The Landauer erasure principle states that to erase a bit of information from a system, the entropy of the environment will be increased by at least $k_B\log2$, or equivalently, it costs at least an amount $k_BT\log2$ of energy to erase a bit of information.
To make this precise, you have to carefully define what erasure of information means. Kurt Jacobs does this, and gives a nice concise derivation in this article. If I understand it correctly, the argument is essentially as follows:
- As the laws of physics are reversible, information is never really destroyed. What we mean by information being destroyed is that it is not accessible through macroscopic variables of the system (or the environment), and is hidden in inaccessible degrees of freedom of the microstate, i.e. essentially in thermal noise.
- Reduce the system to one that carries a single bit of information, and assume that the environment is in one of $N$ equivalent microstates. This gives un an entropy of $S = k_B\log N$.
- Destroying the state of this system means mapping it to a fixed state (e.g. 0) in such a way that no information about the original state can be recovered from macroscopic variables of the system or environment.
- Physically the old state of the system must still be encoded in the environment, along with the environment's original state.

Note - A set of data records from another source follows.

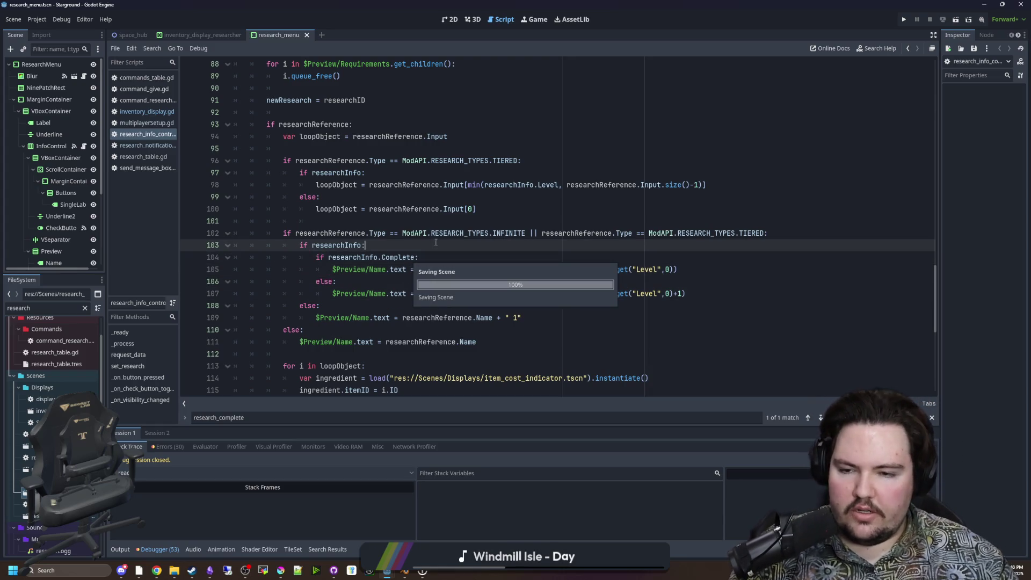
Run the game to its title screen, then return to the research script and save it again.
{"action": "left_click", "coordinate": [906, 20]}
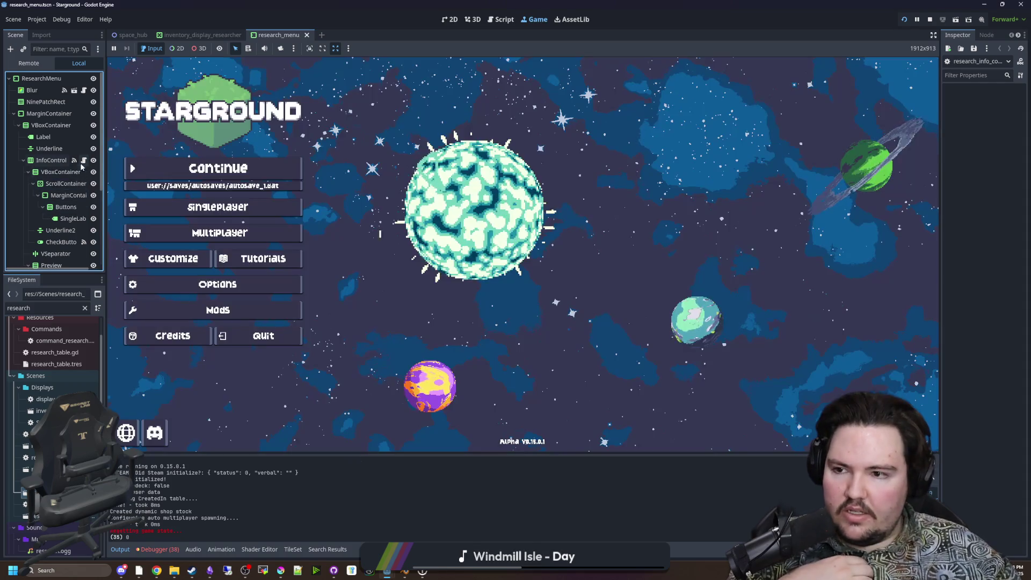
{"action": "left_click", "coordinate": [83, 160]}
{"action": "scroll", "coordinate": [384, 226], "scroll_direction": "up", "scroll_amount": 5}
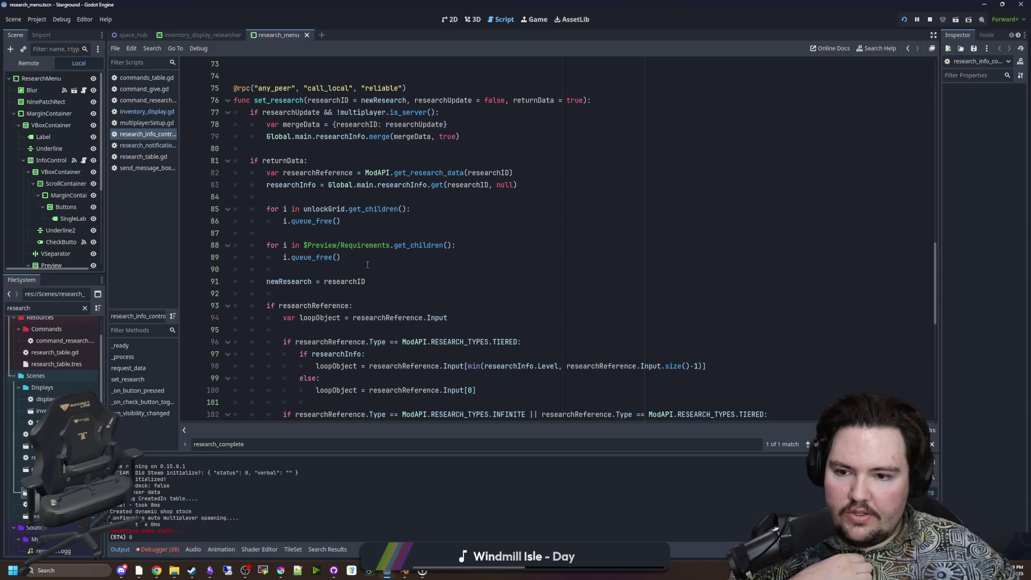
{"action": "scroll", "coordinate": [438, 230], "scroll_direction": "down", "scroll_amount": 5}
{"action": "left_click", "coordinate": [437, 243]}
{"action": "left_click", "coordinate": [439, 220]}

- By an explicit numbering argument, it is argued that there must be at least $2N$ indistinguishable microstates corresponding to the new macrostate of the environment if we want the original system state to be erased.
The last point seems intuitively clear: if we have 2 initial system states, and $N$ environment states, we have a total of $2N$ states. If the number of system states gets reduced to 1, the environment must end up in 1 of $2N$ states, and it must not be derivable from macroscopic properties of the microstate what the initial system state was.
However, couldn't these $2N$ states correspond to 2 different macrostates? If half of the original "0" states would map to the first, and the other half to the second, and likewise for the "1" states, the entropy would not be increased. More precisely, let $a,a'$ be indistinguishable initial microstates of the environment, $b,b'$ and $c,c'$ final pairs of indistinguishable microstates, but such that $b,c$ and $b',c'$ are macroscopically distinguishable. Then if the erasure mapping would map
$$\begin{gather*} (0,a)\mapsto (0,b) \\ (0,a')\mapsto (0,c) \\ (1,a)\mapsto (0,b') \\ (1,a')\mapsto (0,c') \end{gather*}$$
the original system state has become inaccessible, but the entropy hasn't gone up. Note that in this erasure mapping, indistinguishable states, e.g. $(0,a)$ and $(0,a')$ are mapped to distinguishable states $(0,b)$ and $(0,c)$. Since I was uncertain if that would be possible, I asked on this site.
Is there a flaw in my reasoning, or am I ignoring some assumption that has to be made for Landauer's principle to hold?